Meu pão, que deveria ser de alguma delas mais tarde.
Entrei no estabelecimento de exterior decorado em tons escuros e detalhes sofisticados. Algumas pessoas paravam sob a cobertura da entrada, a maioria se sentava em banquinhos próximos à plantas e outras decorações mais modernistas. E só as ignorei, não era meu objetivo ali, de qualquer modo. Meus olhos passearam pelo salão da forma mais despreocupada possível, não imaginaria situação onde me sentisse mais aéreo e focado na preocupação de que nenhuma das mulheres de minha família tenham me visto partindo durante a noite. Era e sempre seria uma dificuldade terrível admitir para mim que eu era tal qual uma prostituta. Uma prostituta que afinal estava ali só para os desejos das pessoas que eu mal fazia ideia de quais eram suas intenções.
Um arrepio correu minha espinha, era uma aflição terrível e sem tamanho, constrangedora. Sem cabimento algum, transtornável.

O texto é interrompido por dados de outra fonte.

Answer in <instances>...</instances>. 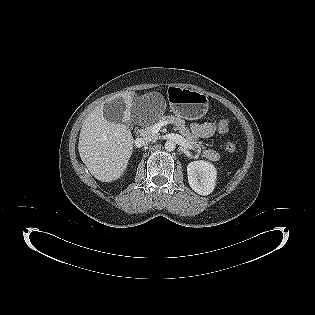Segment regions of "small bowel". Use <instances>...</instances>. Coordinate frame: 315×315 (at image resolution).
<instances>
[{
	"label": "small bowel",
	"instance_id": "1",
	"mask_svg": "<svg viewBox=\"0 0 315 315\" xmlns=\"http://www.w3.org/2000/svg\"><path fill=\"white\" fill-rule=\"evenodd\" d=\"M217 124L214 122L194 123L191 126L192 132L202 138H209L216 132Z\"/></svg>",
	"mask_w": 315,
	"mask_h": 315
}]
</instances>
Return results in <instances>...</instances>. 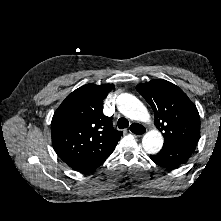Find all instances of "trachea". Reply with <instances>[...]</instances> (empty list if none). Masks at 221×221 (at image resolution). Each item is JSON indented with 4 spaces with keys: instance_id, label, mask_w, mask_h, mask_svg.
Segmentation results:
<instances>
[{
    "instance_id": "3493384b",
    "label": "trachea",
    "mask_w": 221,
    "mask_h": 221,
    "mask_svg": "<svg viewBox=\"0 0 221 221\" xmlns=\"http://www.w3.org/2000/svg\"><path fill=\"white\" fill-rule=\"evenodd\" d=\"M118 128L119 129H124L127 128L129 126V122L126 118H120L117 122Z\"/></svg>"
}]
</instances>
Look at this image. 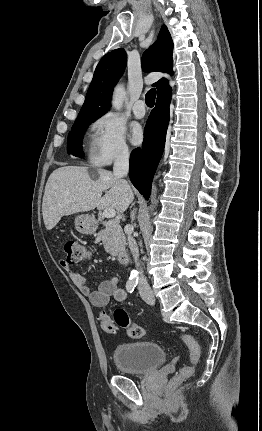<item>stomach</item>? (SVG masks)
Returning a JSON list of instances; mask_svg holds the SVG:
<instances>
[{
	"instance_id": "stomach-1",
	"label": "stomach",
	"mask_w": 262,
	"mask_h": 431,
	"mask_svg": "<svg viewBox=\"0 0 262 431\" xmlns=\"http://www.w3.org/2000/svg\"><path fill=\"white\" fill-rule=\"evenodd\" d=\"M75 228L82 234H93L96 231V221L93 216L82 214L75 218Z\"/></svg>"
}]
</instances>
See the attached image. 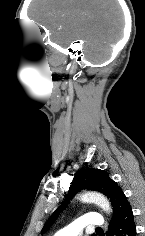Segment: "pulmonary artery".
I'll use <instances>...</instances> for the list:
<instances>
[{
    "instance_id": "pulmonary-artery-1",
    "label": "pulmonary artery",
    "mask_w": 145,
    "mask_h": 236,
    "mask_svg": "<svg viewBox=\"0 0 145 236\" xmlns=\"http://www.w3.org/2000/svg\"><path fill=\"white\" fill-rule=\"evenodd\" d=\"M104 224V220L100 214H85L68 226L59 230L54 236H80L85 227H101Z\"/></svg>"
}]
</instances>
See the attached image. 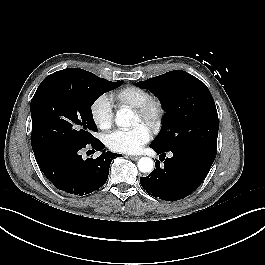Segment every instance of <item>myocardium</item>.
I'll return each mask as SVG.
<instances>
[{
  "label": "myocardium",
  "mask_w": 265,
  "mask_h": 265,
  "mask_svg": "<svg viewBox=\"0 0 265 265\" xmlns=\"http://www.w3.org/2000/svg\"><path fill=\"white\" fill-rule=\"evenodd\" d=\"M141 122L156 130L160 127L165 115V107L161 99L155 96L148 98L142 105L134 109Z\"/></svg>",
  "instance_id": "obj_1"
}]
</instances>
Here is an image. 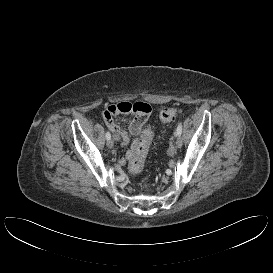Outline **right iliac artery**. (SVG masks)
<instances>
[{"label": "right iliac artery", "mask_w": 273, "mask_h": 273, "mask_svg": "<svg viewBox=\"0 0 273 273\" xmlns=\"http://www.w3.org/2000/svg\"><path fill=\"white\" fill-rule=\"evenodd\" d=\"M111 138V134L109 132H106V139L109 140Z\"/></svg>", "instance_id": "1"}]
</instances>
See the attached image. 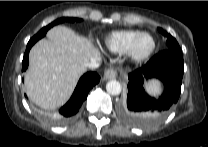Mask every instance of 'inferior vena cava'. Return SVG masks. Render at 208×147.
Listing matches in <instances>:
<instances>
[{
  "label": "inferior vena cava",
  "mask_w": 208,
  "mask_h": 147,
  "mask_svg": "<svg viewBox=\"0 0 208 147\" xmlns=\"http://www.w3.org/2000/svg\"><path fill=\"white\" fill-rule=\"evenodd\" d=\"M99 61H100L99 59H92L90 62L85 64V67L89 69L98 68L100 65Z\"/></svg>",
  "instance_id": "inferior-vena-cava-1"
}]
</instances>
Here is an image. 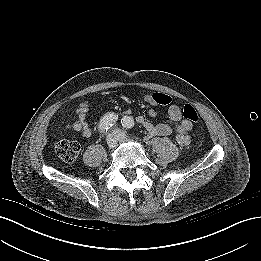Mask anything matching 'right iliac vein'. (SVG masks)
Instances as JSON below:
<instances>
[{"instance_id": "1", "label": "right iliac vein", "mask_w": 261, "mask_h": 261, "mask_svg": "<svg viewBox=\"0 0 261 261\" xmlns=\"http://www.w3.org/2000/svg\"><path fill=\"white\" fill-rule=\"evenodd\" d=\"M106 142L109 148H114L117 145V137L115 133H111L107 136Z\"/></svg>"}]
</instances>
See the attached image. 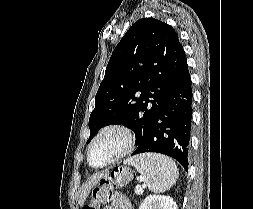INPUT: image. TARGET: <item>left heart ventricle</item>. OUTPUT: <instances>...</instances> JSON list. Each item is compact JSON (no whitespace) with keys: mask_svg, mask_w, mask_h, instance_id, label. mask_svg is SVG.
<instances>
[{"mask_svg":"<svg viewBox=\"0 0 253 209\" xmlns=\"http://www.w3.org/2000/svg\"><path fill=\"white\" fill-rule=\"evenodd\" d=\"M124 135L117 130L104 133L91 149V163L101 165L116 155L124 146Z\"/></svg>","mask_w":253,"mask_h":209,"instance_id":"b2bd125f","label":"left heart ventricle"}]
</instances>
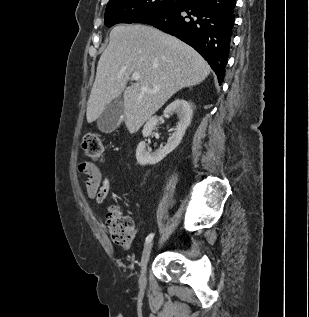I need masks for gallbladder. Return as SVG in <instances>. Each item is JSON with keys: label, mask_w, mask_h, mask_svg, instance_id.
<instances>
[{"label": "gallbladder", "mask_w": 309, "mask_h": 317, "mask_svg": "<svg viewBox=\"0 0 309 317\" xmlns=\"http://www.w3.org/2000/svg\"><path fill=\"white\" fill-rule=\"evenodd\" d=\"M124 103L121 96L108 104L97 119L98 129L104 133L113 132L121 123Z\"/></svg>", "instance_id": "obj_1"}]
</instances>
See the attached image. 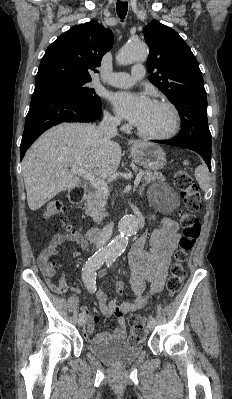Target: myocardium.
Instances as JSON below:
<instances>
[{
  "label": "myocardium",
  "mask_w": 232,
  "mask_h": 399,
  "mask_svg": "<svg viewBox=\"0 0 232 399\" xmlns=\"http://www.w3.org/2000/svg\"><path fill=\"white\" fill-rule=\"evenodd\" d=\"M153 103L157 104V105L166 106L171 110L172 116H173L172 128L165 134L152 136V135H147V134L142 133L140 130H138L135 127L136 135L144 141H152V142L165 141V140H168V139L174 137L179 132L180 126H181V117H180L179 110L173 103L166 101V100H154Z\"/></svg>",
  "instance_id": "obj_1"
}]
</instances>
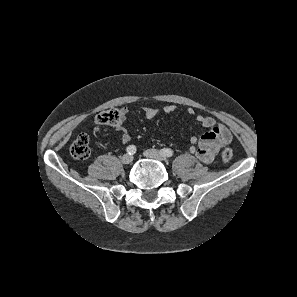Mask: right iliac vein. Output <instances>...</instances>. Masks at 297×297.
I'll return each mask as SVG.
<instances>
[{
	"label": "right iliac vein",
	"instance_id": "right-iliac-vein-1",
	"mask_svg": "<svg viewBox=\"0 0 297 297\" xmlns=\"http://www.w3.org/2000/svg\"><path fill=\"white\" fill-rule=\"evenodd\" d=\"M133 161V157L129 154H125L121 157V162L123 164H129Z\"/></svg>",
	"mask_w": 297,
	"mask_h": 297
}]
</instances>
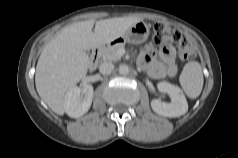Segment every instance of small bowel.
<instances>
[{"instance_id": "1", "label": "small bowel", "mask_w": 238, "mask_h": 158, "mask_svg": "<svg viewBox=\"0 0 238 158\" xmlns=\"http://www.w3.org/2000/svg\"><path fill=\"white\" fill-rule=\"evenodd\" d=\"M175 56L172 46L162 47L157 54L151 46L147 45L141 51L138 62L154 79L173 78L178 71Z\"/></svg>"}]
</instances>
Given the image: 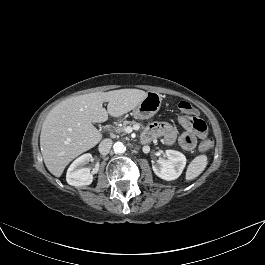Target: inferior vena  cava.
I'll return each mask as SVG.
<instances>
[{"mask_svg": "<svg viewBox=\"0 0 265 265\" xmlns=\"http://www.w3.org/2000/svg\"><path fill=\"white\" fill-rule=\"evenodd\" d=\"M113 142L111 139H104L101 141V143L98 146V150L100 154L107 155L111 149Z\"/></svg>", "mask_w": 265, "mask_h": 265, "instance_id": "inferior-vena-cava-1", "label": "inferior vena cava"}]
</instances>
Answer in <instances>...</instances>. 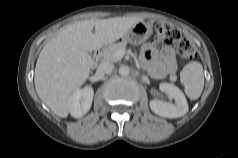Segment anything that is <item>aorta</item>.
Here are the masks:
<instances>
[{
    "instance_id": "obj_1",
    "label": "aorta",
    "mask_w": 238,
    "mask_h": 158,
    "mask_svg": "<svg viewBox=\"0 0 238 158\" xmlns=\"http://www.w3.org/2000/svg\"><path fill=\"white\" fill-rule=\"evenodd\" d=\"M129 72H130V70H129V68L127 67V66H121L120 68H119V74L121 75V76H128L129 75Z\"/></svg>"
}]
</instances>
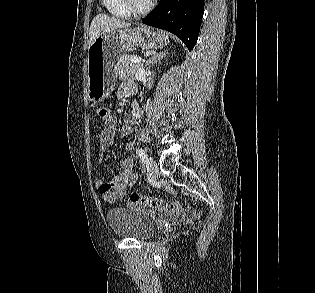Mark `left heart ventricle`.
I'll return each mask as SVG.
<instances>
[{
	"label": "left heart ventricle",
	"instance_id": "left-heart-ventricle-1",
	"mask_svg": "<svg viewBox=\"0 0 315 293\" xmlns=\"http://www.w3.org/2000/svg\"><path fill=\"white\" fill-rule=\"evenodd\" d=\"M136 5L139 7H143L149 3L150 0H134Z\"/></svg>",
	"mask_w": 315,
	"mask_h": 293
}]
</instances>
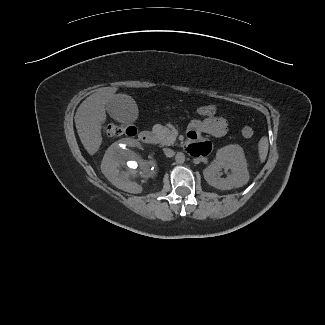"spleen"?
Returning <instances> with one entry per match:
<instances>
[{"label": "spleen", "instance_id": "3e777b00", "mask_svg": "<svg viewBox=\"0 0 325 325\" xmlns=\"http://www.w3.org/2000/svg\"><path fill=\"white\" fill-rule=\"evenodd\" d=\"M268 138L266 136H263L258 143V153H259V159L260 162L263 163L266 160L267 154H268Z\"/></svg>", "mask_w": 325, "mask_h": 325}]
</instances>
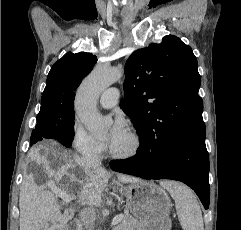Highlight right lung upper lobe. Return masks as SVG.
Masks as SVG:
<instances>
[{"label":"right lung upper lobe","mask_w":241,"mask_h":230,"mask_svg":"<svg viewBox=\"0 0 241 230\" xmlns=\"http://www.w3.org/2000/svg\"><path fill=\"white\" fill-rule=\"evenodd\" d=\"M96 62V56L86 52H68L58 60L48 74L40 112H74V90Z\"/></svg>","instance_id":"obj_1"}]
</instances>
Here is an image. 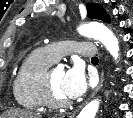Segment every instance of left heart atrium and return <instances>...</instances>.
<instances>
[{"instance_id":"39dd6f15","label":"left heart atrium","mask_w":133,"mask_h":118,"mask_svg":"<svg viewBox=\"0 0 133 118\" xmlns=\"http://www.w3.org/2000/svg\"><path fill=\"white\" fill-rule=\"evenodd\" d=\"M89 88V81L81 65H74L63 76L62 91L66 98L76 99Z\"/></svg>"}]
</instances>
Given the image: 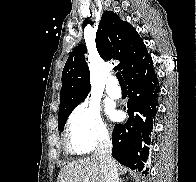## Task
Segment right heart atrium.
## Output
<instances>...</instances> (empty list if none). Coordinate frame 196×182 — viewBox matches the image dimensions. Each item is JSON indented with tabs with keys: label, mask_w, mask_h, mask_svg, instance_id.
<instances>
[{
	"label": "right heart atrium",
	"mask_w": 196,
	"mask_h": 182,
	"mask_svg": "<svg viewBox=\"0 0 196 182\" xmlns=\"http://www.w3.org/2000/svg\"><path fill=\"white\" fill-rule=\"evenodd\" d=\"M67 135L70 150L77 154L89 153L110 138L99 107L90 101L82 102L72 111Z\"/></svg>",
	"instance_id": "right-heart-atrium-1"
}]
</instances>
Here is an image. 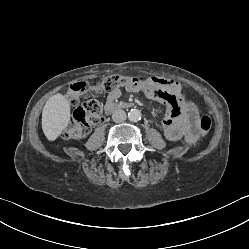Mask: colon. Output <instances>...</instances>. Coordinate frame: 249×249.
Here are the masks:
<instances>
[{
	"label": "colon",
	"mask_w": 249,
	"mask_h": 249,
	"mask_svg": "<svg viewBox=\"0 0 249 249\" xmlns=\"http://www.w3.org/2000/svg\"><path fill=\"white\" fill-rule=\"evenodd\" d=\"M138 83L134 77L110 75L97 83L93 90L95 92L106 90L111 91L116 88L126 87ZM88 90L85 82H77L69 87L67 98L76 103L79 98ZM103 107L97 100H89L83 106L77 108L63 131V137L67 139H80L86 136L91 127L101 120ZM198 127L203 134H207L212 128V121L209 116L203 115L198 121Z\"/></svg>",
	"instance_id": "5ec220e1"
}]
</instances>
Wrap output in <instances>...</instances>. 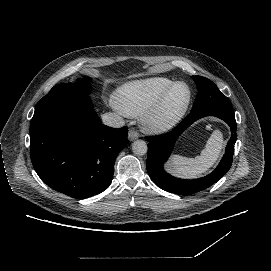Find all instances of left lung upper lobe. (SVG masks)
Returning <instances> with one entry per match:
<instances>
[{
  "label": "left lung upper lobe",
  "instance_id": "left-lung-upper-lobe-1",
  "mask_svg": "<svg viewBox=\"0 0 271 271\" xmlns=\"http://www.w3.org/2000/svg\"><path fill=\"white\" fill-rule=\"evenodd\" d=\"M192 79L198 93L190 113L204 110L234 112L229 100L212 81L202 76H192Z\"/></svg>",
  "mask_w": 271,
  "mask_h": 271
}]
</instances>
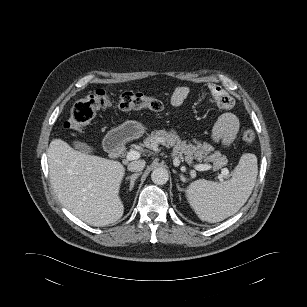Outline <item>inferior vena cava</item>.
<instances>
[{
    "instance_id": "obj_1",
    "label": "inferior vena cava",
    "mask_w": 307,
    "mask_h": 307,
    "mask_svg": "<svg viewBox=\"0 0 307 307\" xmlns=\"http://www.w3.org/2000/svg\"><path fill=\"white\" fill-rule=\"evenodd\" d=\"M145 164L146 162L144 160H136V161L130 162L128 164V170L133 171V172L142 171L145 167Z\"/></svg>"
}]
</instances>
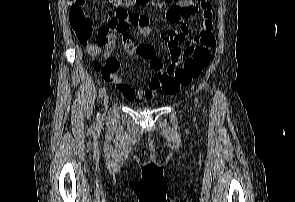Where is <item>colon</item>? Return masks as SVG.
I'll list each match as a JSON object with an SVG mask.
<instances>
[{"label":"colon","instance_id":"1","mask_svg":"<svg viewBox=\"0 0 295 202\" xmlns=\"http://www.w3.org/2000/svg\"><path fill=\"white\" fill-rule=\"evenodd\" d=\"M110 2L116 8L115 18L119 21V27L126 28L139 23L137 15L127 12L128 5L159 6L162 0H111ZM70 19L75 35L83 45L98 43L99 29H96L92 19L83 9L70 8ZM195 43L197 45L183 51L177 61L170 63L158 76L151 78L149 87L152 91L175 94L181 87L190 85L200 76L210 63L211 50L216 45V39L211 31H204Z\"/></svg>","mask_w":295,"mask_h":202}]
</instances>
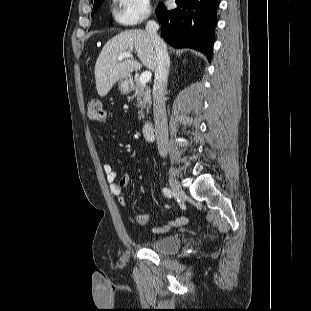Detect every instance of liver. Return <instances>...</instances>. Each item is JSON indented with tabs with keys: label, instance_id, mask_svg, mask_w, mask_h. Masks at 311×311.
Returning a JSON list of instances; mask_svg holds the SVG:
<instances>
[{
	"label": "liver",
	"instance_id": "6515ba94",
	"mask_svg": "<svg viewBox=\"0 0 311 311\" xmlns=\"http://www.w3.org/2000/svg\"><path fill=\"white\" fill-rule=\"evenodd\" d=\"M132 51L137 52L141 63L134 59H117L121 53ZM156 58L155 47L147 31L129 30L116 35L104 45L95 64L98 95L106 96L117 81L130 76L142 65L155 71Z\"/></svg>",
	"mask_w": 311,
	"mask_h": 311
}]
</instances>
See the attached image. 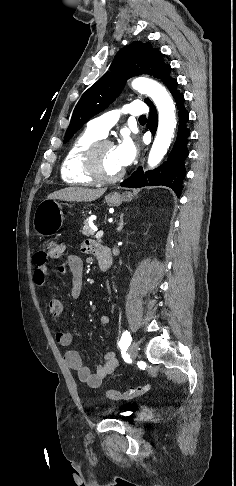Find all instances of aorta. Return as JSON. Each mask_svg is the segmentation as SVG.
Returning a JSON list of instances; mask_svg holds the SVG:
<instances>
[{
	"label": "aorta",
	"instance_id": "762f6f07",
	"mask_svg": "<svg viewBox=\"0 0 236 486\" xmlns=\"http://www.w3.org/2000/svg\"><path fill=\"white\" fill-rule=\"evenodd\" d=\"M132 87L147 94L154 101L159 112L158 129L148 156V165L155 167L161 162L171 143L176 127L175 105L167 90L152 79H135Z\"/></svg>",
	"mask_w": 236,
	"mask_h": 486
}]
</instances>
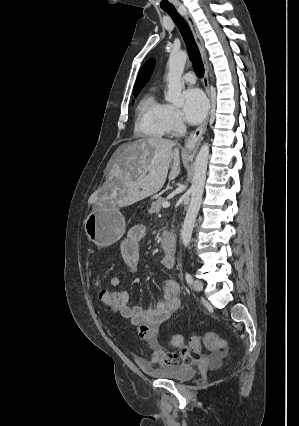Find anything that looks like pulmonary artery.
Returning a JSON list of instances; mask_svg holds the SVG:
<instances>
[{
  "label": "pulmonary artery",
  "mask_w": 299,
  "mask_h": 426,
  "mask_svg": "<svg viewBox=\"0 0 299 426\" xmlns=\"http://www.w3.org/2000/svg\"><path fill=\"white\" fill-rule=\"evenodd\" d=\"M183 80L188 84H193L196 81L195 74L193 72H187L183 75Z\"/></svg>",
  "instance_id": "obj_1"
}]
</instances>
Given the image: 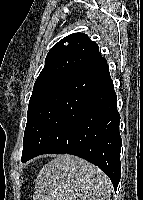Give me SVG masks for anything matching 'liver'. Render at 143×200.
Wrapping results in <instances>:
<instances>
[{
	"instance_id": "obj_1",
	"label": "liver",
	"mask_w": 143,
	"mask_h": 200,
	"mask_svg": "<svg viewBox=\"0 0 143 200\" xmlns=\"http://www.w3.org/2000/svg\"><path fill=\"white\" fill-rule=\"evenodd\" d=\"M111 182L98 167L69 154L39 171L33 200H110Z\"/></svg>"
}]
</instances>
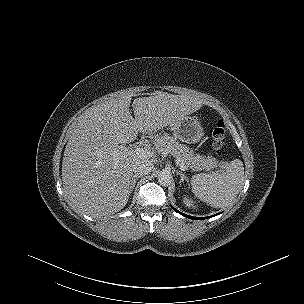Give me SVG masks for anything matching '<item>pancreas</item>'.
Here are the masks:
<instances>
[{
  "label": "pancreas",
  "instance_id": "pancreas-1",
  "mask_svg": "<svg viewBox=\"0 0 304 304\" xmlns=\"http://www.w3.org/2000/svg\"><path fill=\"white\" fill-rule=\"evenodd\" d=\"M154 143L160 152L171 154L178 165L182 164L193 171H210L214 168L224 167L223 162H220L214 157L195 154L193 150H190L185 144L179 143L168 134H163L158 137Z\"/></svg>",
  "mask_w": 304,
  "mask_h": 304
}]
</instances>
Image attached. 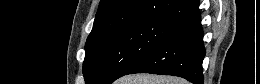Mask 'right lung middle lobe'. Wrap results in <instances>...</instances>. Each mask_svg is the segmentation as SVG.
I'll use <instances>...</instances> for the list:
<instances>
[{"label": "right lung middle lobe", "mask_w": 260, "mask_h": 84, "mask_svg": "<svg viewBox=\"0 0 260 84\" xmlns=\"http://www.w3.org/2000/svg\"><path fill=\"white\" fill-rule=\"evenodd\" d=\"M173 24L146 21L123 26L86 43L85 84H110L143 59L172 29Z\"/></svg>", "instance_id": "1"}]
</instances>
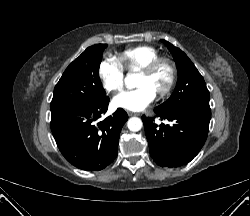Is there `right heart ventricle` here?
Listing matches in <instances>:
<instances>
[{
	"instance_id": "e07e8e85",
	"label": "right heart ventricle",
	"mask_w": 250,
	"mask_h": 216,
	"mask_svg": "<svg viewBox=\"0 0 250 216\" xmlns=\"http://www.w3.org/2000/svg\"><path fill=\"white\" fill-rule=\"evenodd\" d=\"M127 56L129 69L137 70L153 61L157 57V53L150 47H137L129 51Z\"/></svg>"
}]
</instances>
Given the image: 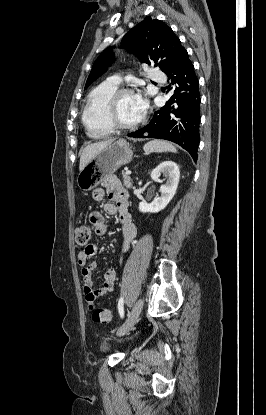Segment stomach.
Listing matches in <instances>:
<instances>
[{"label":"stomach","instance_id":"0dacf381","mask_svg":"<svg viewBox=\"0 0 266 415\" xmlns=\"http://www.w3.org/2000/svg\"><path fill=\"white\" fill-rule=\"evenodd\" d=\"M133 152L125 140L114 141L102 149L78 174L77 185L82 191L97 187L118 168L132 160Z\"/></svg>","mask_w":266,"mask_h":415}]
</instances>
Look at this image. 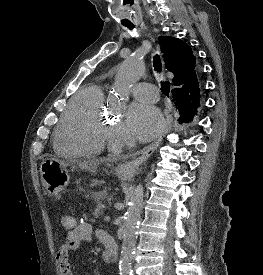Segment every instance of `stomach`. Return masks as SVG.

Ultrapassei todos meus pensamentos dirigidos à minha baixa — ou questionavelmente, nenhuma moralidade. Em alguns momentos eu até pensava que eu merecia todo meu sofrimento, mas soava rude pôr alguém como eu em ângulo de sofrimento quando se tinha a comparação as minhas irmãs ou minha mãe. Ignorei todas as vozes que me atormentavam a cabeça e permaneci de peito aberto, caminhando ao salão reservado a funcionários da casa noturna. Por segurança dos próprios, todos ali presentes usavam máscaras características e comigo não era diferente. A coloquei uma rua antes da que levava para boate. Era pleno e absurdo sigilo — pondo em vista que, além de me sentir sujo e merecedor do sofrimento, era quase explicitamente proibida qualquer menção de trabalhos de prostituição na província de Erodes. Num momento difícil dos meus dezoito anos eu acabei pensando que seria uma boa ideia trabalhar nesse lugar, já não via nada a perder, de qualquer forma. Mesmo que seja triste, era a opção. A única chance, mesmo que eu estragasse qualquer relação saudável com alguma futura parceira. Parceira que eu considerasse, digo desse modo. Alguém que eu gostasse de verdade.
Nunca fui bem o tipo de pessoa Piegas ou antiquada, mas acho que pelo menos sua primeira não deveria ser com um prostituto barato, deveria ser lembrada de alguma forma positiva.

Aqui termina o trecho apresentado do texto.